受付嬢のセラさんに、酒を止められて泣き喚いている俺にこっそり飲ませてくれたり。

 ダンジョンで目の前の金に飛びついて、罠にかかった俺を魔法で助けてくれたり。(それは結局、カノンがふざけて魔法で映し出した偽の金だったのだが)

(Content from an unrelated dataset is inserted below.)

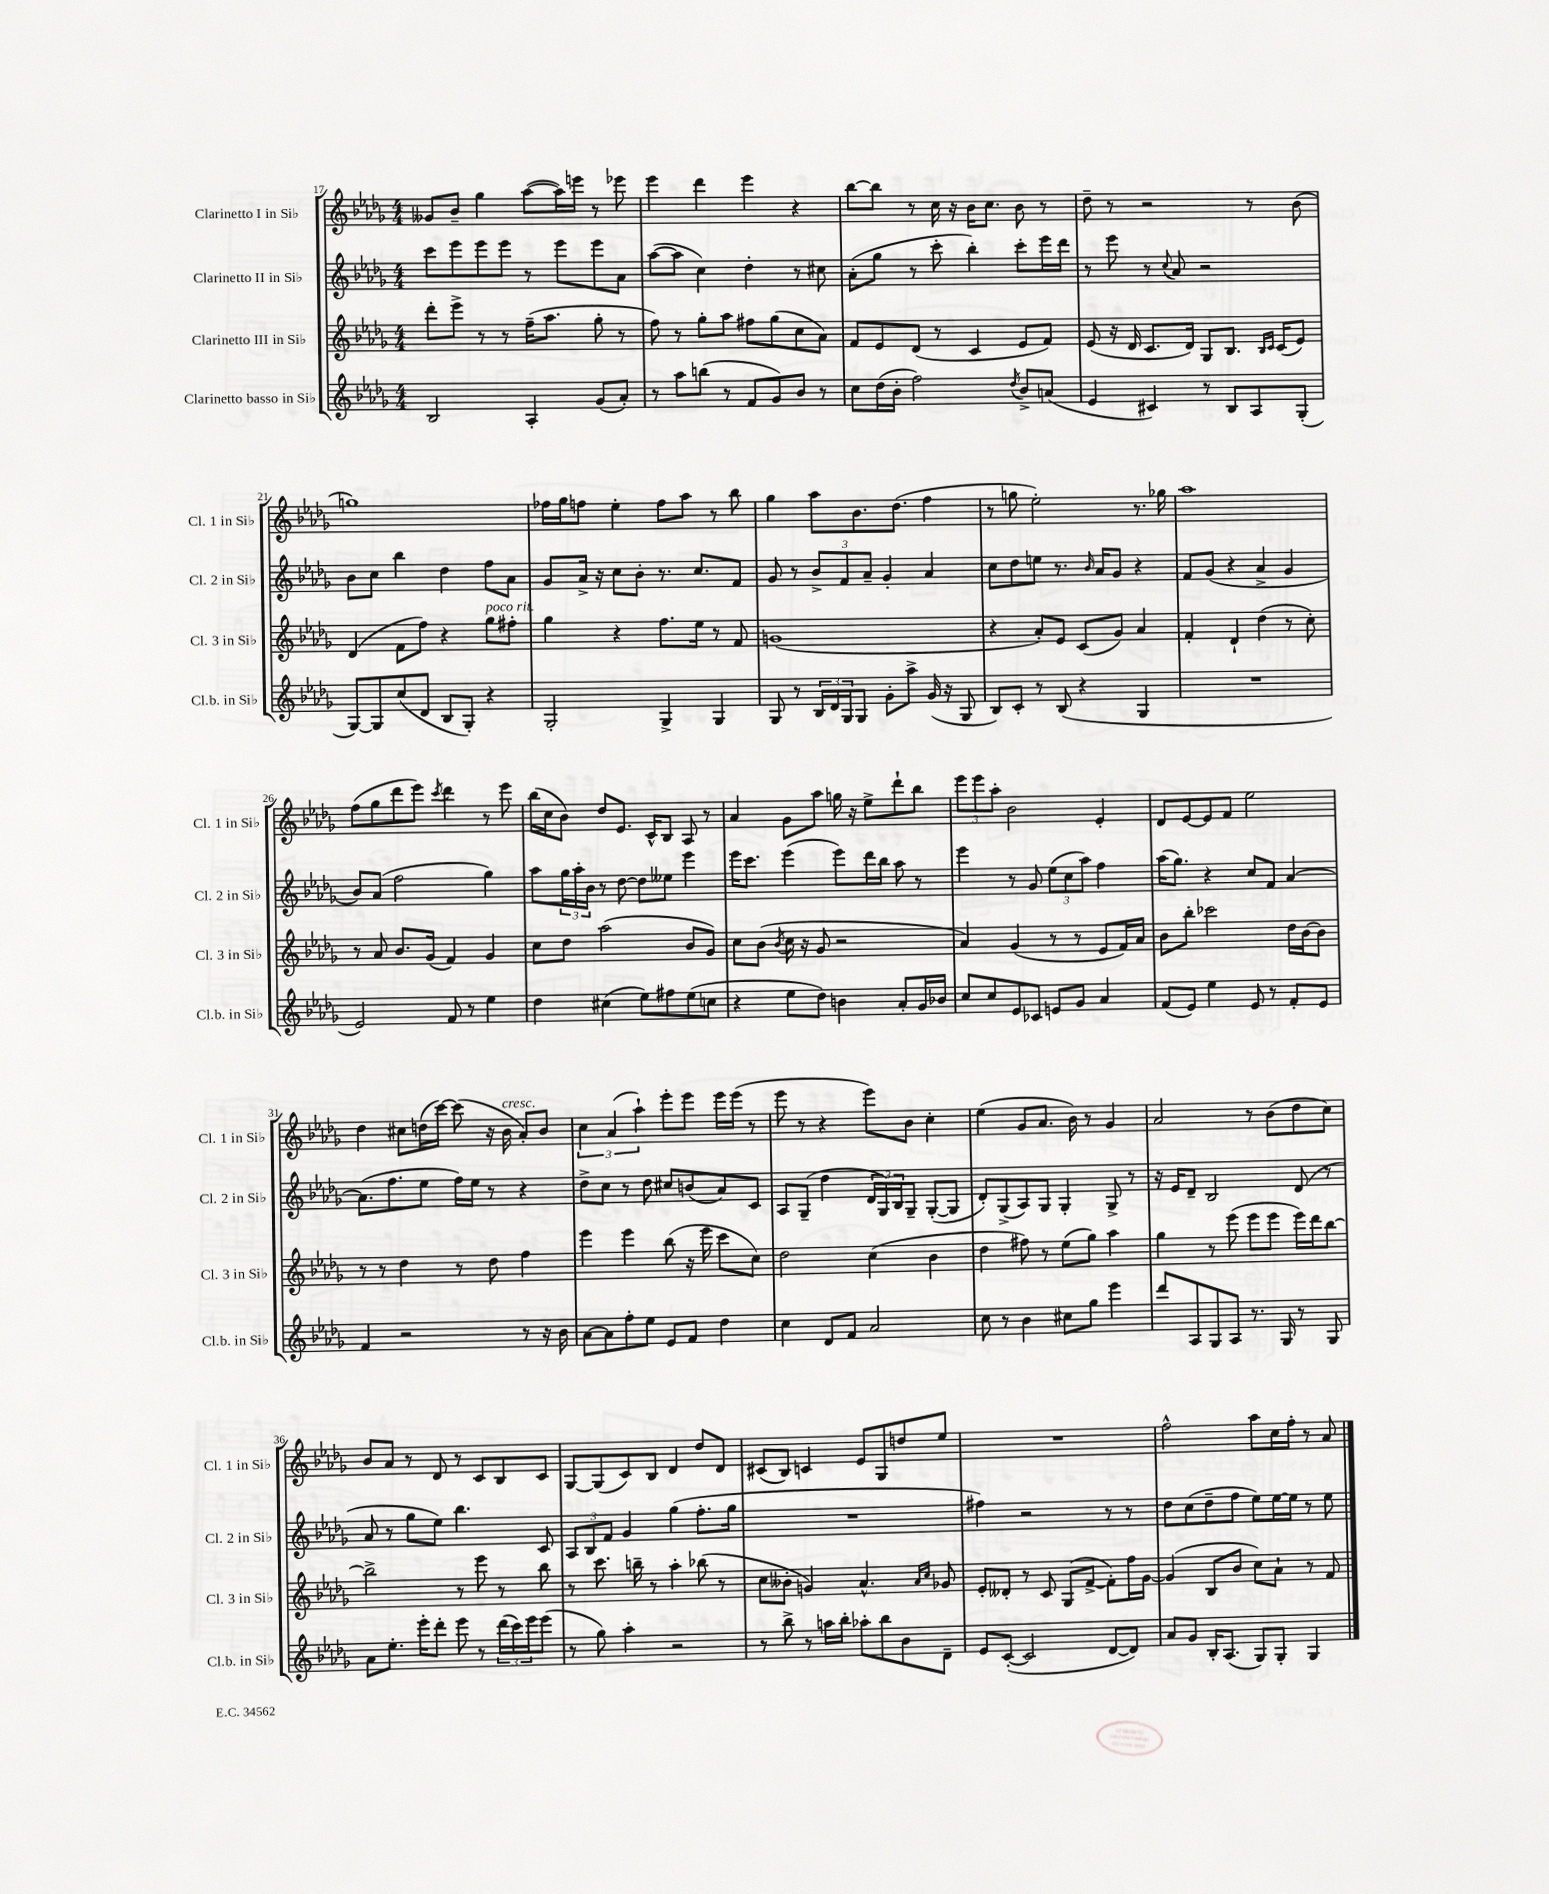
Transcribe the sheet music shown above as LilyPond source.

 しかぁし! 助けてくれた見返りが面倒な依頼の手伝いばかりなのだ。


 海の底の神殿にある魔法書入手だとか。 


 雪山のダンジョンの最深部に見つかった古代文字を見に行きたいだの。


 どれも、金にならない上にやたらと大変な場所に連れていかれた。

 おかげで、冒険者としての経験と実績は手に入ったのだが。


 でも、俺は基本的に面倒くさい事は嫌いだし、遠くに行くのも嫌だ。 お金が降ってくればいいなぁと願いながら、毎日お酒と美味い飯で、どんちゃん騒ぎをして生きていきたい。


「借りなんて――なにかしら?」


 ニマニマと笑みを浮かべるカノン。


「~~あるけどぉ! だが、なんなんだ! 借りなら毎回返してるだろぉ。 お前に借りを作るくらいなら――」


「あのダンジョンでたぶらかしてきた猫耳の女の子にでも頼る?」


「言い方ぁ! 助けてもらって、成り行きで一緒に帰ってきたんだよ」


「へぇ~。 晩ご飯までご馳走になって?」


「なんでそこまで知ってんだよ!?」


 ストーカーだぞ、それ!

 わざわざ他の冒険者の連中に見られないように、エルミアちゃんからのお恵みを頂いたっていうのに。


 ふふっと笑うカノンは、パチンッと指を鳴らすと俺の肩から、小さな光が彼女に吸われるように寄っていく。


 彼女の人差し指に留まると、それは小さな監視用のホタルムシだった。


「こゆ事♪」


「あっ! お前いつの間に!? そーゆうの犯罪だと思うんだが。 プライバシーの侵害だ! 訴えてやる!」


「どうぞ、お好きに~。 訴えるって、ギルドにかしら? あなたが? 私を?」


「くっ!」


 俺からの印象は別として、ギルドからの信頼はかなり厚いカノン。


 そりゃ、色んな場所への調査依頼を幾多とこなして、魔法使いとしての実力もあり、こんなロクでなしの俺の面倒もたまに見てくれる、そんな彼女を俺が訴えたところで・・・・・・。


 だ~れも気にもしない。


「なにが望みだ?」


「ふふっ。 そうやってすぐ折れてくれるところ好きよ」


 そういって、俺の腕に抱きつき猫撫で声で言う。


「明日の依頼を一緒に連れて行ってほしいの」


「は? 明日行くのは、ただの買い物だぞ? どーせ内容は知ってるだろ」


 その虫けらで覗き見していたはずだ。

 今回請けた依頼内容は、街の外にある村へ食料を届けるというもの。


 連日、モンスターと命の競り合いなどしたくなかった。 だが、働かないわけにもいかない身なので、適当にラクそうなのを選んだ。